/MLOD

code for 3D object detector MLOD

Primary LanguagePython

Multi-view Labelling Object Detector

This repository contains the implementation of our Multi-View 3D Object Detection Based on Robust Feature Fusion Method. This codes are modified from AVOD.

MLOD: A multi-view 3D object detection based on robust feature fusion method

Jian Deng, Krzysztof Czarnecki

Getting Started

Implemented and tested on Ubuntu 16.04, Python 3.5 and Tensorflow 1.9.0.

Add MLOD to PYTHONPATH

# From MLOD/
export PYTHONPATH=$PYTHONPATH:`pwd`:`pwd`/MLOD

or, you can add it to your ~/.bashrc file.

Protobuf Compilation

Compile the the Protobuf libraries through the following script:

# From top level mlod folder
sh mlod/protos/run_protoc.sh

Alternatively, you run protoc command directly:

# From top level mlod folder
protoc mlod/protos/*.proto --python_out=.

Training

Dataset

To train on Kitti Dataset, download the data and place it inside home dir:

# Kitti Dataset
~/Kitti

Mini-batch Generation

The training data needs to be pre-processed to generate mini-batches. These mini-batches include the anchors the network trains on.

# Run pre-processing
python MLOD/scripts/preprocessing/gen_mini_batches.py

To configure the mini-batches, you can modify mlod/configs/mb_preporcessing/rpn_class.config. You also need to select the class you want to train on. Inside the gen_mini_batches.py select what class to process. By default it processes Car and people classes, where the flag process_class is set to True. The People class includes both Pedestrian and Cyclists. You can also generate mini-batches for a single class such as Pedestrian only.
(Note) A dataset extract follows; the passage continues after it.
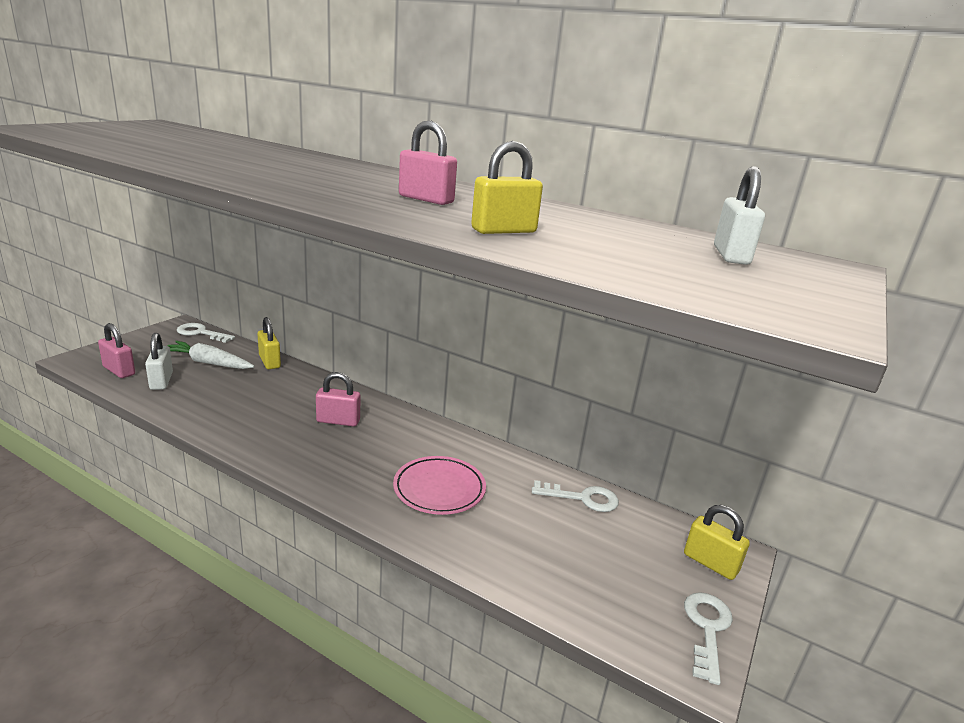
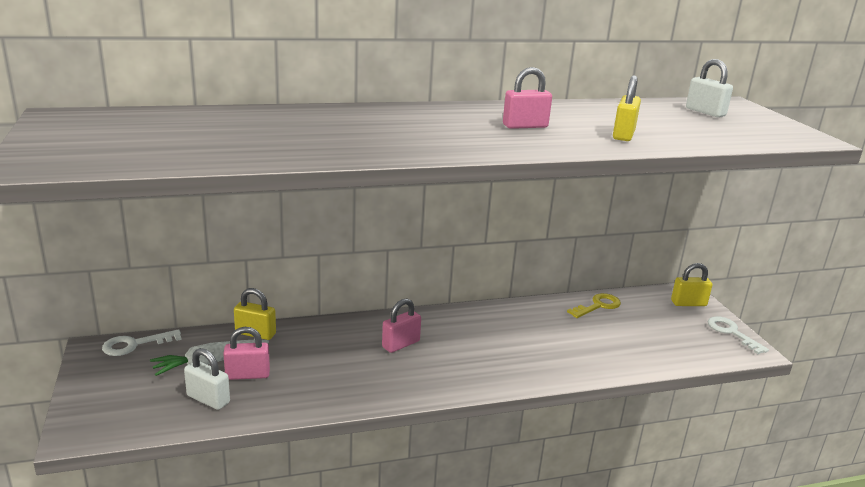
camera: 45 degrees left, 0 degrees up
pink padlock [98,323,135,378] -> pink padlock moved to [223,327,270,380]
pink plate [393,456,486,515] -> none
white key [532,480,619,512] -> yellow key [567,293,621,318]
Note: This script does parallel processing with x number of processes for faster processing. This can also be disabled inside the script.

Once this script is done, you should now have the following folder inside mlod:

# Mini-batches
cd mlod/data; ls
label_clusters mini_batches

Training Configuration

There are sample configuration files for training inside mlod/configs. Rename the config file to your experiment name and make sure the name matches the checkpoint_name: 'mlod_fpn_car' entry inside your config.

Run Trainer

To start training, run the following:

python mlod/experiments/models/run_training.py --pipeline_config=mlod/configs/mlod_fpn_car.config

(Optional) You can specify the gpu device you want to run it on by adding --device='0' to the command above.

Run Evaluator

To start evaluation, run the following:

python mlod/experiments/models/run_evaluation.py --pipeline_config=mlod/configs/mlod_fpn_car.config

The evaluator has two main modes, you can either evaluate a single checkpoint, a list of indices of checkpoints, or repeatedly. By default, the evaluator is design to be ran in parallel with the trainer to repeatedly evaluate checkpoints. This can be configured inside the same config file (look for eval_config entry).
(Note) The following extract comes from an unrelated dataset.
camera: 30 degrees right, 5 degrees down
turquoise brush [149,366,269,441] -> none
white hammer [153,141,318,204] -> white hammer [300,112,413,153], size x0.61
Note: In addition to evaluating the loss, calclulating accuracies etc, the evaluator also runs the kitti native evaluation code. This straightaway starts converting the predictions to Kitti format and calculates the AP for every checkpoint and saves the results inside scripts/offline_eval/results/mlod_fpn_car_results_0.1.txt where 0.1 is the score threshold.

Run Inference

To run inference on the test split, use the following script:

python mlod/experiments/models/run_testing.py --checkpoint_name='mlod_fpn_car' --data_split='test' --ckpt_indices=0

Here you can also use val split. The ckpt_indices here indicates the index of the checkpoint in the list. So say you set the checkpoint_interval inside your config to 1000. That means to evaluate say checkpoint 116000, the index is 116. You can also just set this to -1 where it evaluates the latest checkpoint.

Visualization

All the results should go to mlod/data/outputs.

cd mlod/data/outputs/mlod_fpn_car

Here you should see proposals_and_scores and final_predictions_and_scores results. To visualize these results, you can run demos/show_predictions_2d.py and demos/show_predictions_3d.py. These scripts need to be configured to be ran on your experiments, see the demos/README.md.